As I've blogged before, don't expect WSO2 to let up on you guys because you happen to be open source. You're one of our competitors (at least as far as the ESB product goes), as much as Oracle/BEA, IBM, JBoss and Sun are. We're of course not just an ESB company and we cover a much larger spaces than MuleSource.

And if you think the other open source competitors aren't competing with you then you're smoking something funny.

I'm proud of my "company" .. what's wrong with open source is that companies like MuleSource are messing up the spirit of open source in trying to just make a fast buck around a successful open source project and missing much of the essence of open source. WSO2 is out to prove that one doesn't have to come at the cost of the other.

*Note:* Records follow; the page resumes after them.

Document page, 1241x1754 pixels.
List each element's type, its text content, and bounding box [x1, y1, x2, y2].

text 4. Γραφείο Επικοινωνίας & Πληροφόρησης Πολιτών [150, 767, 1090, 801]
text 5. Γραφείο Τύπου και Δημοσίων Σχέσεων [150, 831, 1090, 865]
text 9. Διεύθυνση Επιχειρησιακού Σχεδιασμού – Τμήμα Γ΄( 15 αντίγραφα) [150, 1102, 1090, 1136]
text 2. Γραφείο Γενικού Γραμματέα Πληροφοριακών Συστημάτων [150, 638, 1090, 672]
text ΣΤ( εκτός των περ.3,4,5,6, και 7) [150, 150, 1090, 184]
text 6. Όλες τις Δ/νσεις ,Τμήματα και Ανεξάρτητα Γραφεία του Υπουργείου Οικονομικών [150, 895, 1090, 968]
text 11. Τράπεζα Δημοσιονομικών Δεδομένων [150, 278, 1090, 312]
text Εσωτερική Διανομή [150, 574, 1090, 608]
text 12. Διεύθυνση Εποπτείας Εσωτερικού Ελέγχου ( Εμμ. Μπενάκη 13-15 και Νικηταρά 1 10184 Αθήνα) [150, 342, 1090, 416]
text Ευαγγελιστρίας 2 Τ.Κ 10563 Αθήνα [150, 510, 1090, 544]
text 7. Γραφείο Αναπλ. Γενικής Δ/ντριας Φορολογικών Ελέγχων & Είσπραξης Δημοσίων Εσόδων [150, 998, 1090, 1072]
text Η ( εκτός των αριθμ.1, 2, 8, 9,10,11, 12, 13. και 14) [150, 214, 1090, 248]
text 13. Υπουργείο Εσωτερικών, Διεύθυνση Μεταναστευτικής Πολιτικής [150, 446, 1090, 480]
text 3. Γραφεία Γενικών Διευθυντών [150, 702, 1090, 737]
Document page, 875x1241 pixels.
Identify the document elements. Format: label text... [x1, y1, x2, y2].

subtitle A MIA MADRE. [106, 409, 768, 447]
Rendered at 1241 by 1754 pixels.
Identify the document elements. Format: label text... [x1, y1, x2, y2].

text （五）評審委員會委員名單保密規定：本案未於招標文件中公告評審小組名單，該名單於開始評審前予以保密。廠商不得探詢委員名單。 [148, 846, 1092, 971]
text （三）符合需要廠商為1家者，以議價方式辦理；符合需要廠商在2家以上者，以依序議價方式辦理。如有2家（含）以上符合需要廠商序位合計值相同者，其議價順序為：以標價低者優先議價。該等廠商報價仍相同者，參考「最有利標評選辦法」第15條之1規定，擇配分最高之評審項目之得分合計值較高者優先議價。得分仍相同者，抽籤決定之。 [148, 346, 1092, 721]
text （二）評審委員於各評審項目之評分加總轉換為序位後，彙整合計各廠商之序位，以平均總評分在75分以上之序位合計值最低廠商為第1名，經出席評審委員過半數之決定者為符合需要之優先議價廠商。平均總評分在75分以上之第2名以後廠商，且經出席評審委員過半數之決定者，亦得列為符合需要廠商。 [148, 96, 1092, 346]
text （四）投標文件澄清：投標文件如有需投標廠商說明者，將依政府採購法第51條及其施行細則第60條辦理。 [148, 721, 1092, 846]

Sit back, relax and enjoy the ride.

Sanjiva Weerawarana said...

Dan- where's the FUD? If its really just CE + extra stuff, then why the license terms to uninstall the stuff when you no longer pay? Why the condition saying "thou shalt not publish performance benchmarks"?

Put yourself in a customer's shoes. If MuleSource decides to jack up prices 10x, they cannot go to another vendor to buy that support and chug along merrily. They'd have to either pay up or move to another ESB. That's the definition of vendor lock-in! That's not what open source is about!!

We at WSO2 know our code is not perfect. We know there are cases when other products are faster than ours. A customer who cares about scalability and performance will run their own tests. Hiding behind a legal document to prevent someone from publishing those numbers will not save you.

Anyway, thanks for pushing the performance evaluation through. Yes, I agree Mule CE is indeed truly open source .. and I never said or implied otherwise!

Anonymous said...

Sanjiva, I find these sorts of posts demeaning and generally refuse to get involved in FUD spreading. This instance is no different except to say that you clearly don't understand our commercial model and attacking it doesn't put you in a good light. As for the benchmarks, Paul and I have discussed them and we'll work with you to publish the next ones. Benchmarks done by a competitor are pretty meaningless.